● **Verilen yazı**
####
Adanın kapasitesi demografik patlamaya hiç müsait değil...
Yeterince yerimiz olmadığından dışarıdan her geleni kabul edecek hâlimiz yok...
Adada yaşam şartları farklı ve ağır, tabiatın gücüne karşı koyamazsınız...
Yeni gelenlere adada nasıl yaşadığımızı öğretmemiz, onlara örnek olmamız lazım...
Adaya gelip yerleşmek isteyenlerin adaya kayıtsız şartsız sevgilerini ifade etmesi şart...
Adanın sınırlarını, ada yaşamının monotonluğunu kabul etmeden yaşamak imkânsız...
Adaya, anayasal değişiklikler yapılmak suretiyle hususi bir statü kazandırmak lazım, hatta adanın bağımsız bir devlet konumuna sahip olması gerekir...
Ada, hafta sonunu geçirmeye geldiğinde heveslenip yerleşmeye karar verenlerin sandığı gibi bir yer değil...
Pasifik Okyanusunda şu anda Şili'ye ait Robinson Crusoe adasının yüz ölçümü 47.94 kilometre kare olmasına rağmen, ahalisi bu şekilde konuşabiliyorsa, İstanbul'un Yassı ve Sivriadası için öngörülen projelerin fazlasıyla klostrofobik olduğu tartışılmaz.
####
● **Kaynak satırlar**
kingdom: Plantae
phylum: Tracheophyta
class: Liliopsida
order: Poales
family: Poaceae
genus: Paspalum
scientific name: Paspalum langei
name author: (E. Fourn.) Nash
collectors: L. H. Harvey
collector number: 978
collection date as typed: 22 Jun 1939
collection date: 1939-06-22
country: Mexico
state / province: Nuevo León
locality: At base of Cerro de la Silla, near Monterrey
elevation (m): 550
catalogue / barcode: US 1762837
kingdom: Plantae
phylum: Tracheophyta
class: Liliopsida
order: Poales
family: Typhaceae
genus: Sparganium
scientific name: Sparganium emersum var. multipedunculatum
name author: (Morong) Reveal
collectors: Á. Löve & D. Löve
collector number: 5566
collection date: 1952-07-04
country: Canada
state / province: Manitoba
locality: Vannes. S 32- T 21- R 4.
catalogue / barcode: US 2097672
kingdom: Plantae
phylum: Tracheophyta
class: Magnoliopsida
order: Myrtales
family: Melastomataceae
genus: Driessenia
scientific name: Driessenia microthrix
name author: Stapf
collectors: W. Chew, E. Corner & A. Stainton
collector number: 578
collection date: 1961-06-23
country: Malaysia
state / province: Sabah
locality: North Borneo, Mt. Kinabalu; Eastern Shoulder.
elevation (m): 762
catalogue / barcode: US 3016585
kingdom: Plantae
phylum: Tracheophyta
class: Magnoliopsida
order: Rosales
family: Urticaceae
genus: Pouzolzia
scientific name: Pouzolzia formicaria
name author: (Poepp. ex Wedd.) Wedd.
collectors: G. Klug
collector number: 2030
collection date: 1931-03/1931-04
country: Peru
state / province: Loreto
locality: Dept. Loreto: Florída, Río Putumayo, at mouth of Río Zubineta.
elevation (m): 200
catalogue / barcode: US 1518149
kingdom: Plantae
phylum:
####
● **Verilen görev 1**
Yukarıdaki satırlarda "name author: (Poepp. ex Wedd.) Wedd." ifadesinin geçtiği satırdan başlayıp satırların sonuna kadar olan kısmı, ilk satır da dahil, olduğu gibi tekrar yazın.
● **Verilen görev 2**
Ada yaşamını anlatan yazıyı kaldığı yerden devam ettirin.

● **Alıştırma cevabı 1**
name author: (Poepp. ex Wedd.) Wedd.
collectors: G. Klug
collector number: 2030
collection date: 1931-03/1931-04
country: Peru
state / province: Loreto
locality: Dept. Loreto: Florída, Río Putumayo, at mouth of Río Zubineta.
elevation (m): 200
catalogue / barcode: US 1518149
kingdom: Plantae
phylum:

● **Alıştırma cevabı 2**
İsmini Daniel Defoe'nun meşhur romanından alan kasvetli ada, millî park statüsünden dolayı yüz ölçümünün yüzde dördü gibi kısıtlı bir meskûn alana sahip olsa da, SİT alanı Prens Adalarından Yassıada'nın 0,052, Sivri'nin de 0,045 km2'lik fazlasıyla dar birer kaya parçası olduğu yadsınamaz.
Üstelik 2010 yılında Robinson Crusoe'daki yerleşim alanını silip süpüren tsunami sonrasında adalılara yardımcı olmak üzere topluca adaya gelenlerin yarattığı kaos unutulmuş değil.
O zamandan günümüze nüfusun yüzde 35 oranında hızla artmış olması da adalıların içine dert olmuş.
Yassıadada inşa edilmiş tüm binaların full kapasiteyle hizmet verdiği anda küçücük adadaki izdihamı, İstiklal caddesinin en kalabalık anlarını hatırlatacak insan nehrini tasavvur edebiliyor musunuz?
Peki Marmara Denizinin İstanbul'daki en agresif dışavurumu, malum lodos fırtınalarından biri sırasında saygın misafirler topluluğunun deniz araçları veya helikopterlerle ana karaya taşınma zorunluluğu doğduğunda yaşanacak paniği düşünebiliyor musunuz?
İsviçre'nin en saygın ve eski sinema etkinliği Locarno Festivalinde geçtiğimiz yaz gösterilmiş olan Adalı (Insulaire/Islander) adlı estetik yapım, adalılığı bilmeyenlerin mutlaka seyretmesi gereken, geleneksel belgesel formatında hakikaten büyüleyici bir film.
Tecrübeli sinemacı Stéphane Goël mümkün olduğunca girift bir senaryoya dayandırdığı eserini, coğrafyanın zenginliklerini cömertçe teşhir eden birbirinden etkileyici sekanslarla süslemiş.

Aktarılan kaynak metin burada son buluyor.